Mistérios da Carne – EUA – 2004


Aos 8 anos uma criança tímida acorda do lado de fora de sua casa com o nariz sangrando, sem lembrar como chegou ali e passa a ter medo do escuro, urinar na cama e ter pesadelos terríveis. Enquanto isso, seu colega da mesma idade no time de beisebol passa a ter experiências muito além da compreensão da sua idade. Teriam ambos sido abduzidos por alienígenas? Talvez sim, talvez não e, aos dezoito anos, quando se reencontram descobrem que as memórias da infância não são o que parecem.

Eis uma daquelas obras com uma leve pegada de filme B extremamente inquietante e que passou batida para a maioria do público, muito provavelmente por tocar em pontos muito sensíveis de maneira explicita o que, certamente, chocaria e impactaria espectadores na época de seu lançamento. E, então, foi varrida pra baixo dos tapetes dos cinemas atingindo poucas pessoas apesar de seu tema polêmico, ainda que 20 anos depois, ser extremamente relevante principalmente para pais e mães do mundo todo.

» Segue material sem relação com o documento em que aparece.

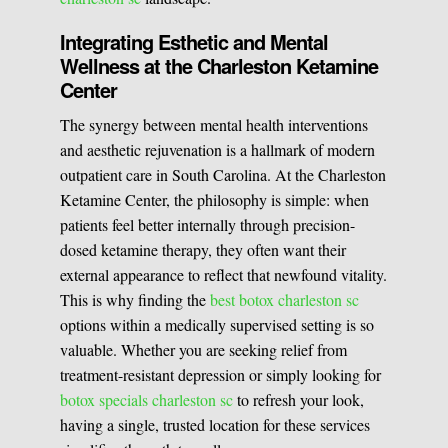
Integrating Esthetic and Mental
Wellness at the Charleston Ketamine
Center
The synergy between mental health interventions
and aesthetic rejuvenation is a hallmark of modern
outpatient care in South Carolina. At the Charleston
Ketamine Center, the philosophy is simple: when
patients feel better internally through precision-
dosed ketamine therapy, they often want their
external appearance to reflect that newfound vitality.
This is why finding the
best botox charleston sc
options within a medically supervised setting is so
valuable. Whether you are seeking relief from
treatment-resistant depression or simply looking for
botox specials charleston sc
to refresh your look,
having a single, trusted location for these services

A obra abre com uma narração em primeira pessoa que diz: "No verão em que eu tinha 8 anos, cinco horas desapareceram da minha vida. Cinco horas. Perdidas. Foram sem deixar vestígios." E, com isso, pega e leva ao espectador inapelavelmente para dentro de uma investigação muito bem camuflada por outros temas com altíssimo teor psicológico acompanhando – ou comparando – separadamente, a vida díspar dessas duas crianças ao longo dos anos até que completam a maior idade e precisam se reconectar para expurgar e encaixar traumáticas memórias das suas vidas para poderem prosseguir.

O roteirista e diretor Greg Araki adapta com muita perspicácia o romance de Scott Heim mantendo um ritmo intenso que vai avançando sempre dentro de atmosfera bastante incômoda, seja através de pais desleixados ou mães ególatras, abstendo-se de tomadas muito elaboradas preocupado em nos mostrar, mesmo sem nenhum otimismo, como duas crianças vítimas do mesmo trauma seguem a vida de adolescentes de maneira muito diferentes amparando-se em versões de um imaginário onde a fantasia romântica mistura-se com uma fantasia de abdução alienígena. Eis um trabalho sobre espelhamento e negação.


Aqui vale ressaltar a ousada performance de Joseph Gordon-Levitt bem antes de se tornar ator conhecido, ao longo dos 97 minutos, e o roteiro repleto de mistérios e enigmas e, ainda que deixe uns dois ou três personagens sem nenhum aprofundamento, vale pela abordagem inédita de um tema tão espinhoso ainda que nos dê o benefício, no final, de uma catarse. Redentora? Não sei.